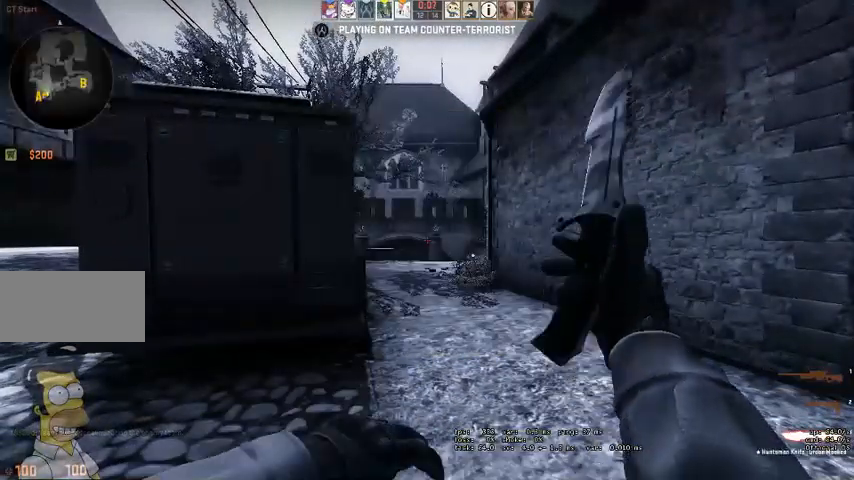
{"keys": ["w"], "mouse": [], "events": []}
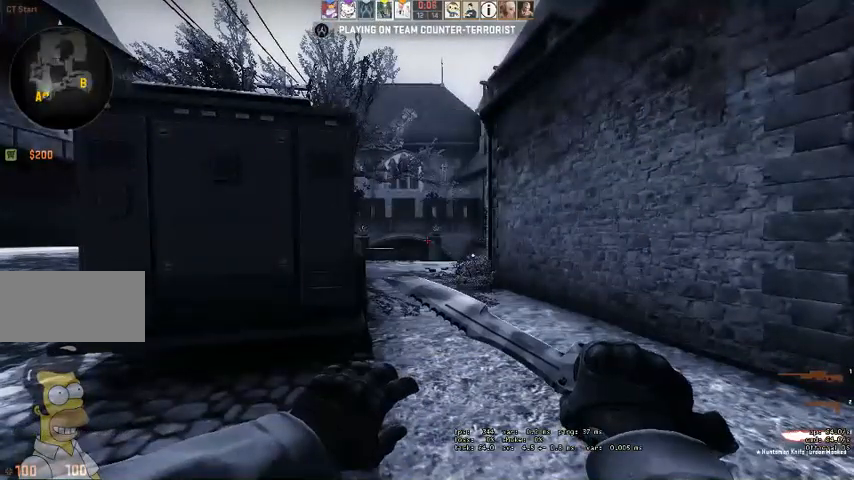
{"keys": ["w"], "mouse": [], "events": [[200, "q", "down"], [266, "q", "up"], [333, "q", "down"], [400, "q", "up"]]}
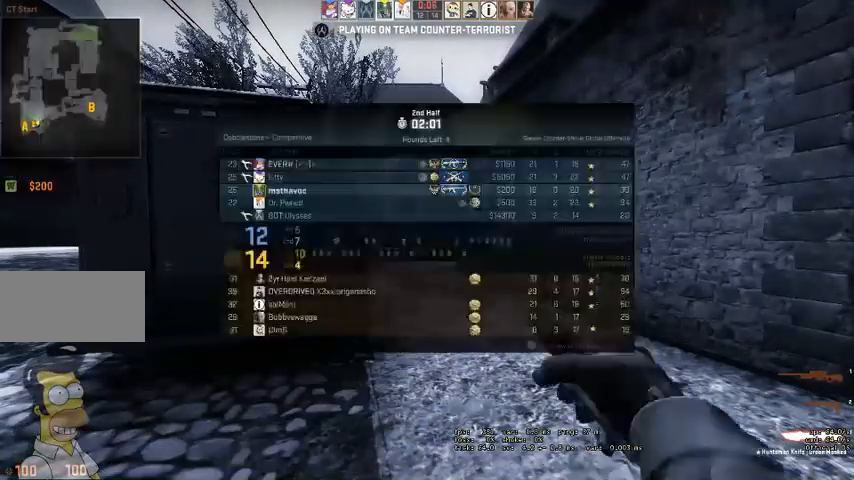
{"keys": ["w"], "mouse": [], "events": []}
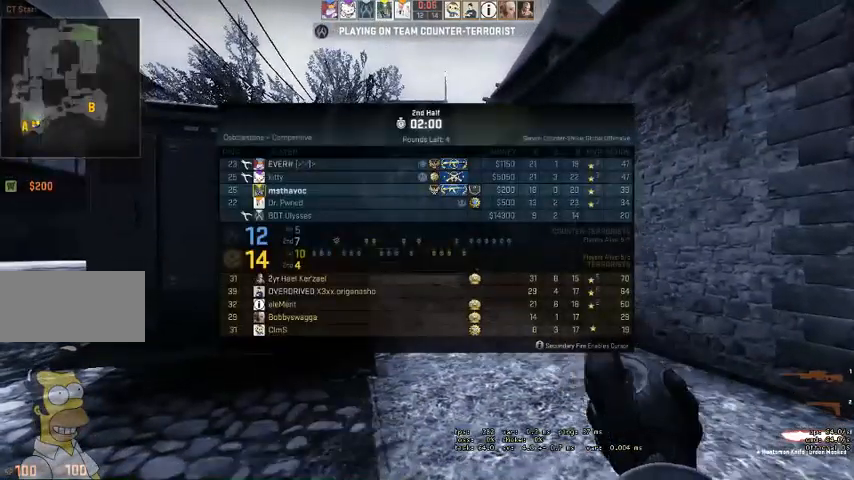
{"keys": ["w"], "mouse": [], "events": []}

* Task details
Pictures are not part of the copy. Please reproduce the material word for word.

* Solution for this exercise
{"keys": ["w"], "mouse": [], "events": []}
{"keys": ["w"], "mouse": [], "events": [[200, "q", "down"], [266, "q", "up"], [333, "q", "down"], [400, "q", "up"]]}
{"keys": ["w"], "mouse": [], "events": []}
{"keys": ["w"], "mouse": [], "events": []}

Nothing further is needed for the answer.